Independently from (but related to) the issue of the non-monetary incomes, another problematic area is that of self-employment incomes in general (see Figure 2 for a cross-country comparison) – especially incomes from farming activities and informal activities. By their very nature these kinds of income are more irregular and difficult to measure, and the reliability of a total household income variable which is made up in large part of those types of income thus becomes much more difficult. In addition, when it is collected at the household level only (as it is often the case in middle-income countries where surveys have specific sections about household activities), the creation of a comprehensive measure of total individual labour income becomes impossible, hence restricting the possibility of using such an important variable in many empirical analyses.

Finally, the treatment of taxes and social security contributions also varies from middle- to high-income countries. The very low reliance on direct taxes in most middle-income countries implies that in many surveys the borderline between gross and net incomes is often unclear. In some surveys incomes are collected partly gross and partly net (often only wage income being gross of taxes and contributions while all others are net); in other cases, it is not clear from the questionnaire or survey methodology whether incomes should be collected gross or net of income taxes and contributions. Such imprecision unavoidably leads to mixed results as regards data collection. Moreover, several middle-income countries provide income data only in gross terms, without any indication of the amount of taxes and contributions paid on them. One implication of this is that in order to obtain a measure of disposable income comparable to other countries taxes and contributions need to be simulated. In any case, even in the presence of full information on taxes and contributions, the low reliance on direct taxes relative to the indirect ones in middle-income countries might add a bias to the comparability of well-being indicators based on disposable household income. If indirect taxes were also taken into account, the true difference in inequality between high- and middle-income countries might even be more exacerbated than what the figures show.

In conclusion, in spite of the manifold efforts at the various levels of the data production chain (survey conception, implementation, data editing and data harmonisation), too many significant gaps remain to ensure proper consistency of income micro-datasets from high- and middle-income countries. The question of whether those two sets of data can be analysed within the same framework, or should be kept separated, therefore remains an important one. LIS has adopted the view that a common framework is possible while at the same time strongly emphasising the importance of highlighting all the caveats that go with such an approach.

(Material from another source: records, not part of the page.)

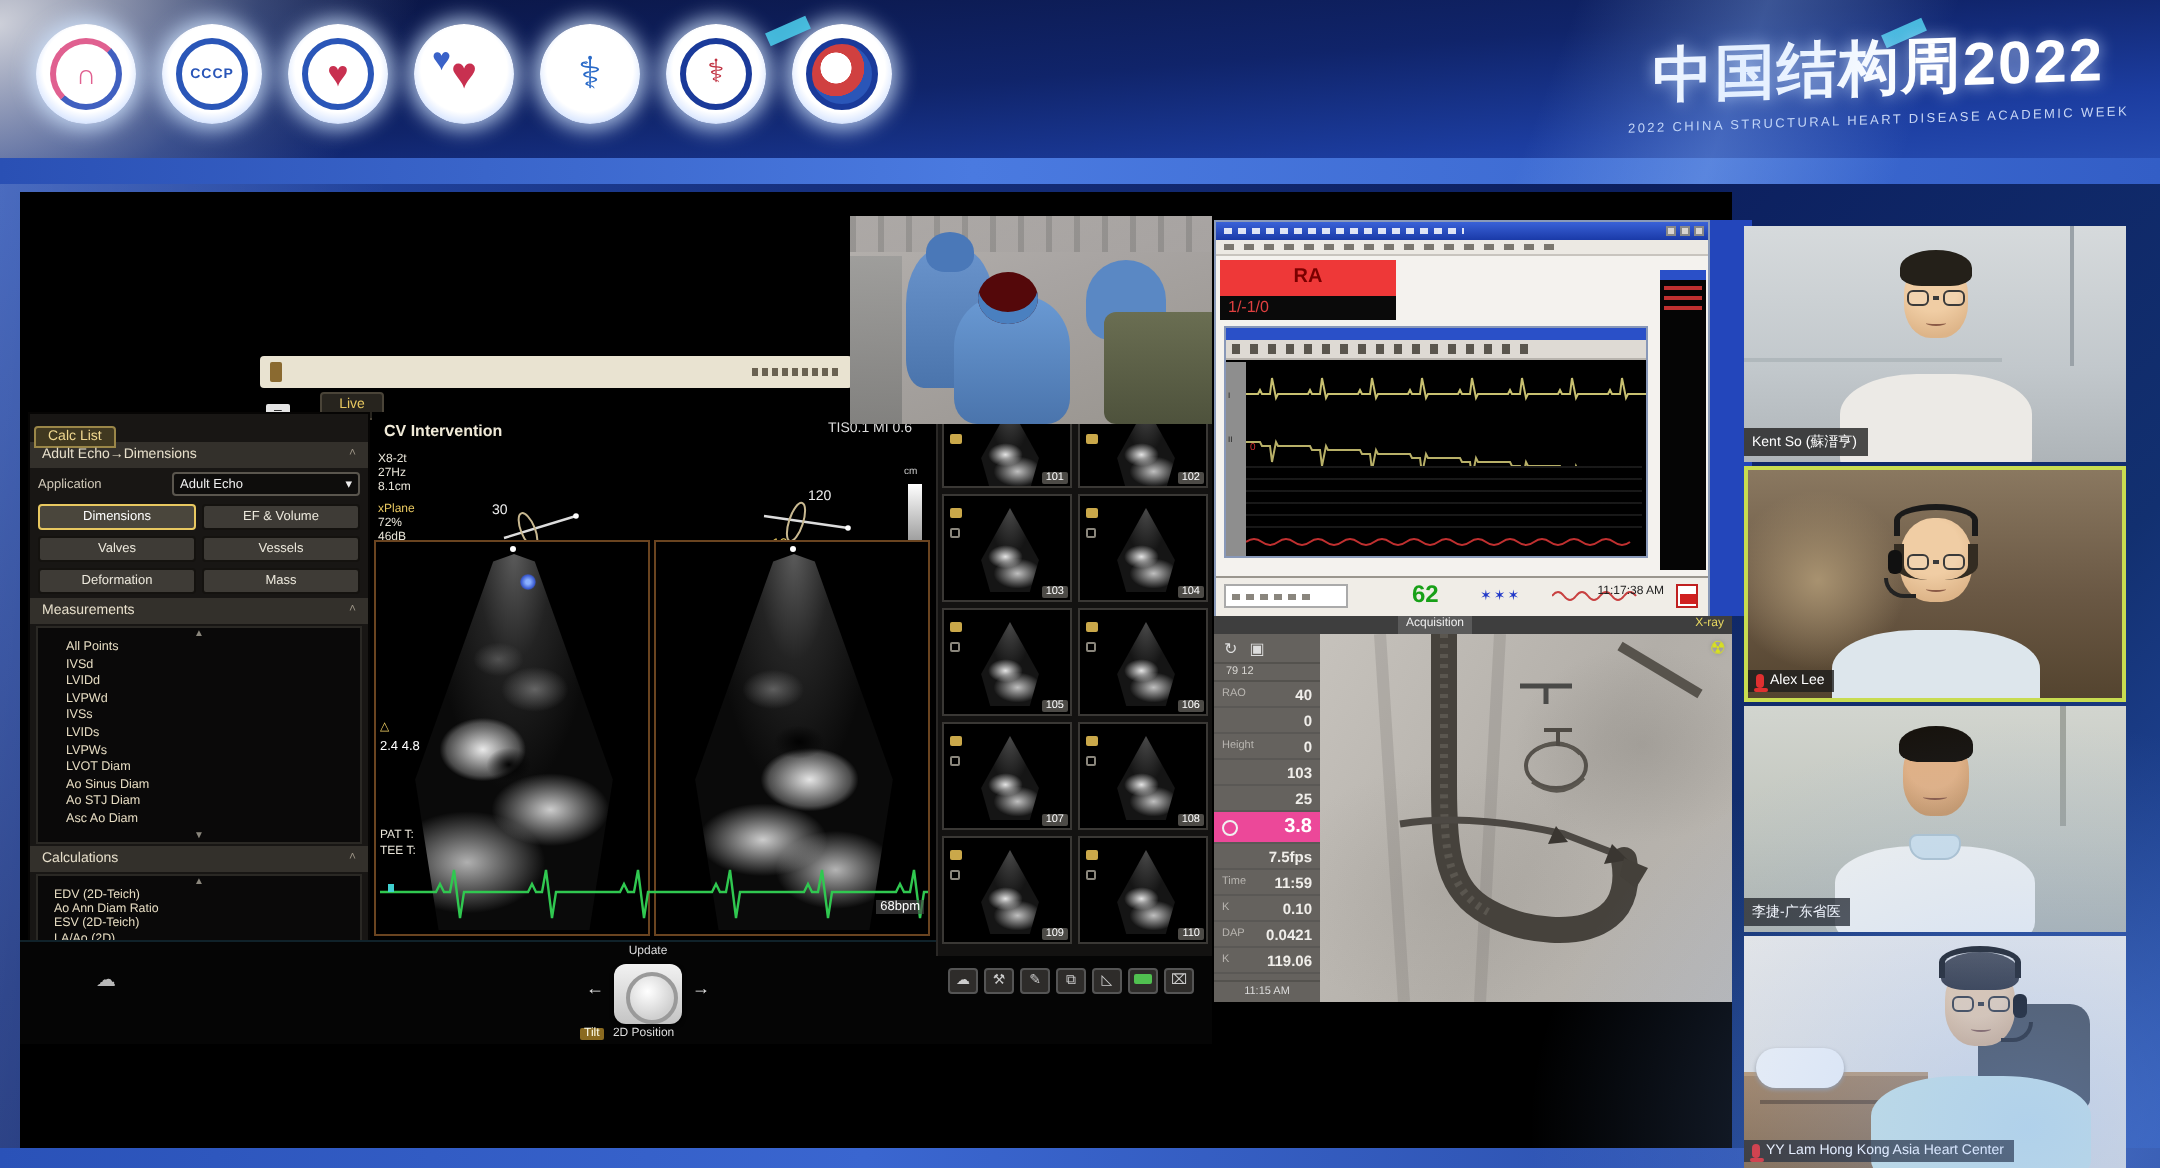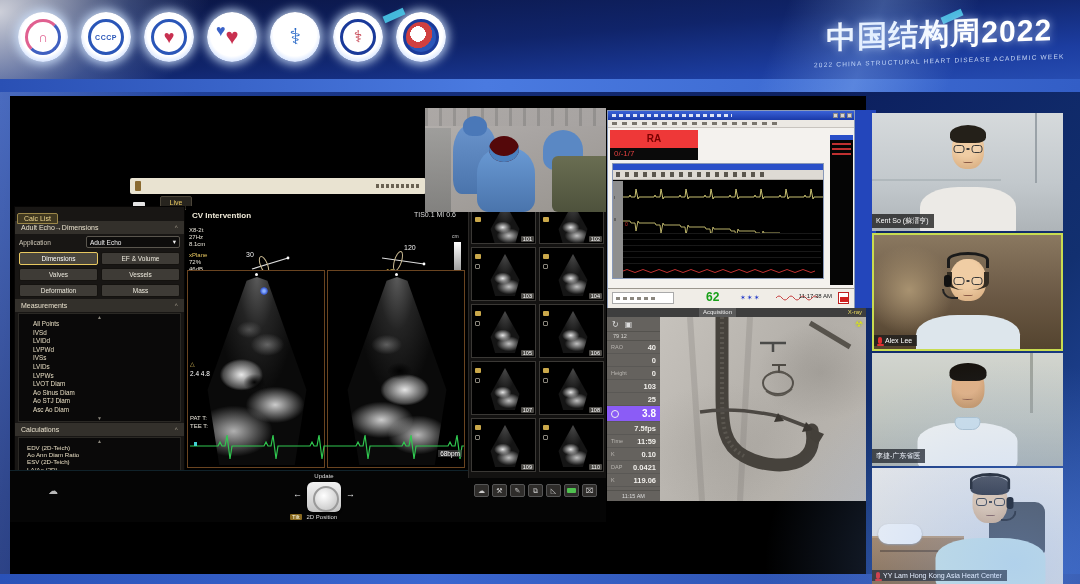--- a/index.html
+++ b/index.html
@@ -530,7 +530,7 @@
           <div class="dash"></div>
         </div>
       <div class="rabox">RA</div>
-      <div class="raval">0/-1/7</div>
+      <div class="raval">1/-1/0</div>
       <div class="ecgwin">
         <div class="wt"></div>
         <div class="wtool">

A next step would thus be to analyse the potential biases due to those challenges.

Alvaredo, F., and L. Gasparini (2015). Recent trends in inequality and poverty in developing countries. In Handbook of Income Distribution (Vol. 2, pp. 697-805). Elsevier.
Checchi, D., A. Cupak, T. Munzi and J. Gornick (2018). Empirical challenges comparing inequality across countries: The case of middle-income countries from the LIS Database. WIDER Working Paper 2018/149. Helsinki: UNU-WIDER, accessible here.